Dina Gilbert Photo: Alain Lefort

Le temps passe vite. Après trois années bien remplies comme chef assistante à l’Orchestre symphonique de Montréal, Dina Gilbert termine son dernier mandat en août 2016 et se tourne déjà vers l’avenir, prête à relever de nouveaux défis. Elle dresse avec nous un bilan de ces années exceptionnellement formatrices. 

Native de Saint-Georges-de-Beauce, Dina Gilbert a 31 ans. Elle détient un doctorat en direction d’orchestre de l’Université de Montréal, où elle a étudié avec Paolo Bellomia et Jean-François Rivest. En 2013, lors de sa nomination comme chef assistante – première femme dans l’histoire à obtenir ce poste –, Jean-François Rivest disait à son sujet : 

« Elle est dynamique, consciencieuse, appliquée, méthodique, organisée. C’est une fille extrêmement travaillante et tenace. Elle a un beau mélange de force de caractère et de juste modération. Ça lui donne un bel équilibre. Et malgré toutes ces qualités, elle ne se prend pas pour une autre. »

Effectivement, Dina Gilbert a le don de rester humble. Vive d’esprit et d’une bonne humeur contagieuse, quand on lui demande de parler de ses trois ans à l’OSM, elle est intarissable… au sujet des autres.
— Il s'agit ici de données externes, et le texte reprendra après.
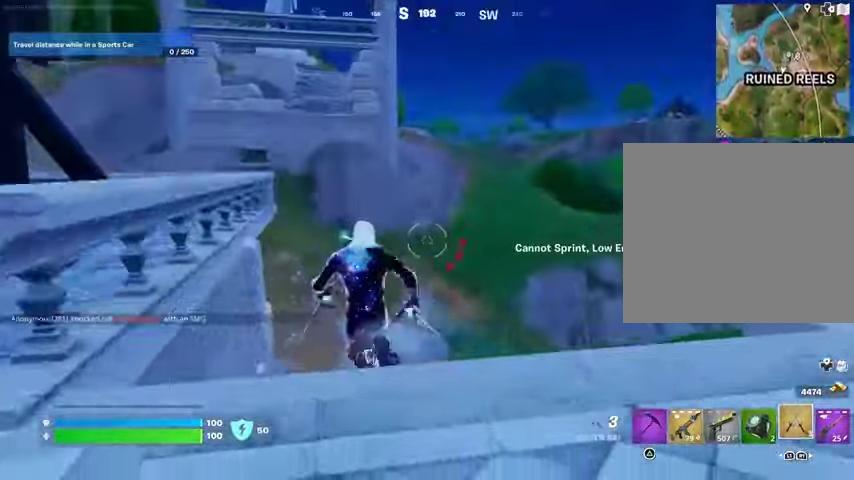
{"buttons": ["CROSS"], "left_stick": "up", "right_stick": "center", "events": [[67, "right_stick", "up"], [300, "right_stick", "center"], [500, "CROSS", "down"]]}
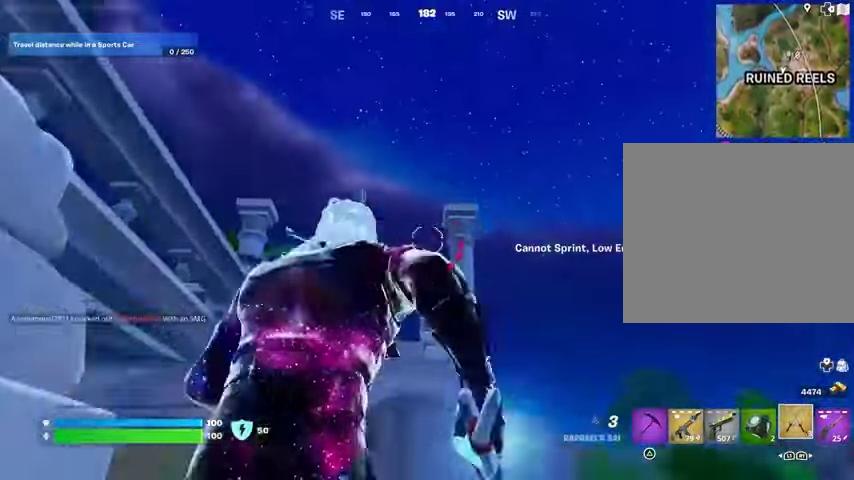
{"buttons": [], "left_stick": "up", "right_stick": "center", "events": [[67, "CROSS", "up"], [200, "L2", "down"], [200, "right_stick", "up"], [300, "L2", "up"], [300, "right_stick", "center"]]}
Tous ces grands qu’elle a côtoyés et auprès desquels elle a appris tant de choses. D’abord Kent Nagano, mais aussi des chefs invités et des solistes qui l’ont marquée comme sir Roger Norrington, Zubin Mehta, James Conlon ou le pianiste Yefim Bronfman. 

En trois ans, elle a eu l’occasion d’étudier en profondeur près d’une centaine d’œuvres par année et dirigé plus de quarante concerts en tout. Elle a également suivi l’orchestre en tournée. À tout moment, elle devait se tenir prête à remplacer au pied levé au cas où un chef tomberait malade ou raterait un vol. Les plus gros défis de direction musicale ont été Carmina Burana avec 1500 choristes au Parc olympique, et sa participation, comme deuxième chef, à la monumentale Symphonie no 4 de Charles Ives, en novembre 2015, une première à Montréal. 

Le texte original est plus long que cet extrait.